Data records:
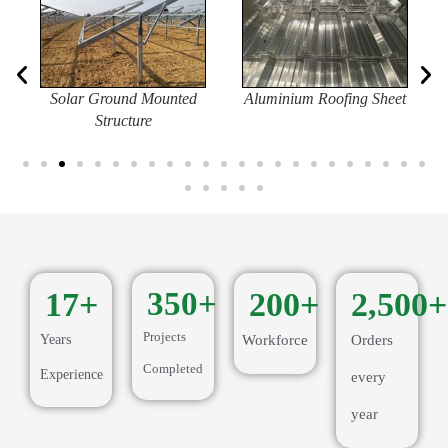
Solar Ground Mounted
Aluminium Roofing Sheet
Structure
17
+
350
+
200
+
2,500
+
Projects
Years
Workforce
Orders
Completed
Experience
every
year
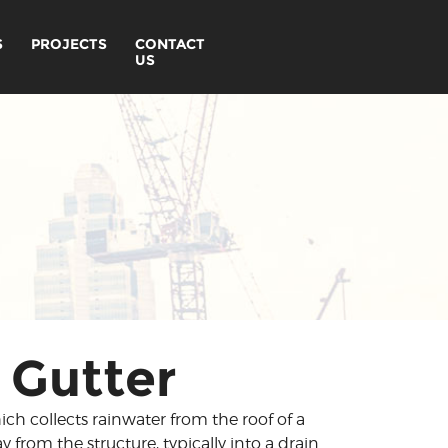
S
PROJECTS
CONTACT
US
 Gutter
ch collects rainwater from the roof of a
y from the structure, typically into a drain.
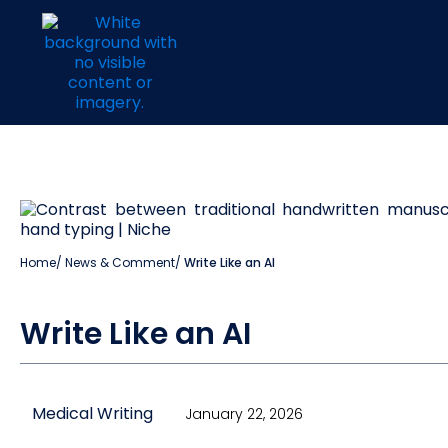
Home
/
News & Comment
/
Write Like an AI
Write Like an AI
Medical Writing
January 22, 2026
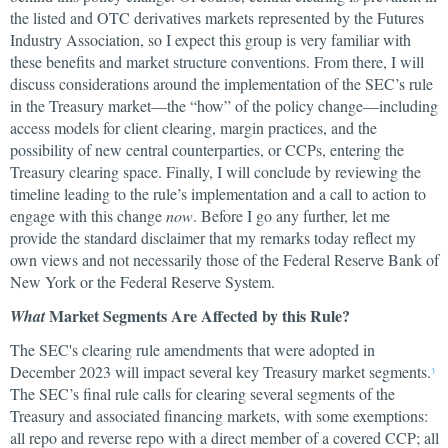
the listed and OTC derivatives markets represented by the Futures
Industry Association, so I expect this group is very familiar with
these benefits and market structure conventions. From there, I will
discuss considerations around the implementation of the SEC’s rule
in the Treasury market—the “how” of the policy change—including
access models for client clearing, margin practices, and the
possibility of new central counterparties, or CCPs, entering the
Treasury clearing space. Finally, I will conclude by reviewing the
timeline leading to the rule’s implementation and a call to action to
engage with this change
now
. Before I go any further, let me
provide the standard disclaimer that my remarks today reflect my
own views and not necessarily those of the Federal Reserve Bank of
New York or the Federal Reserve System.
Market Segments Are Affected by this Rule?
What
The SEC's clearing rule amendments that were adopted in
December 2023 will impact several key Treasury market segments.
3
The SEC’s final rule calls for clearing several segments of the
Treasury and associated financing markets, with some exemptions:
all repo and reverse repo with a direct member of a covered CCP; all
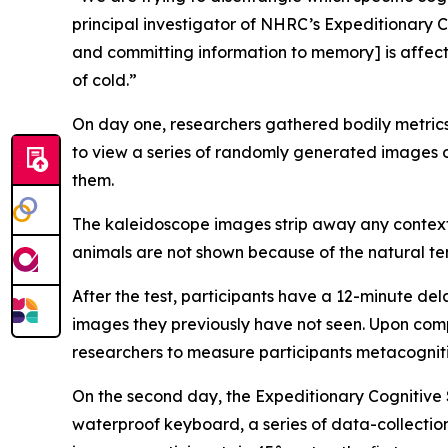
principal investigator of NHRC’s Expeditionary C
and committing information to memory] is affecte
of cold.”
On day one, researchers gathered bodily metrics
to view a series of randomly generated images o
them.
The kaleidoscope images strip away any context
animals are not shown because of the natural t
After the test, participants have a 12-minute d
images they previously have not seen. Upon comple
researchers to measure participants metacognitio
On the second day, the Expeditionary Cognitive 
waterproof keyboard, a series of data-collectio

*To-do item:* What is needed is every record above, restated word for word, with the pictures left out.

*Problem solution:*
Solar Ground Mounted
Aluminium Roofing Sheet
Structure
17
+
350
+
200
+
2,500
+
Projects
Years
Workforce
Orders
Completed
Experience
every
year
S
PROJECTS
CONTACT
US
 Gutter
ch collects rainwater from the roof of a
y from the structure, typically into a drain.
Home
/
News & Comment
/
Write Like an AI
Write Like an AI
Medical Writing
January 22, 2026
the listed and OTC derivatives markets represented by the Futures
Industry Association, so I expect this group is very familiar with
these benefits and market structure conventions. From there, I will
discuss considerations around the implementation of the SEC’s rule
in the Treasury market—the “how” of the policy change—including
access models for client clearing, margin practices, and the
possibility of new central counterparties, or CCPs, entering the
Treasury clearing space. Finally, I will conclude by reviewing the
timeline leading to the rule’s implementation and a call to action to
engage with this change
now
. Before I go any further, let me
provide the standard disclaimer that my remarks today reflect my
own views and not necessarily those of the Federal Reserve Bank of
New York or the Federal Reserve System.
Market Segments Are Affected by this Rule?
What
The SEC's clearing rule amendments that were adopted in
December 2023 will impact several key Treasury market segments.
3
The SEC’s final rule calls for clearing several segments of the
Treasury and associated financing markets, with some exemptions:
all repo and reverse repo with a direct member of a covered CCP; all
principal investigator of NHRC’s Expeditionary C
and committing information to memory] is affecte
of cold.”
On day one, researchers gathered bodily metrics
to view a series of randomly generated images o
them.
The kaleidoscope images strip away any context
animals are not shown because of the natural t
After the test, participants have a 12-minute d
images they previously have not seen. Upon comple
researchers to measure participants metacognitio
On the second day, the Expeditionary Cognitive 
waterproof keyboard, a series of data-collectio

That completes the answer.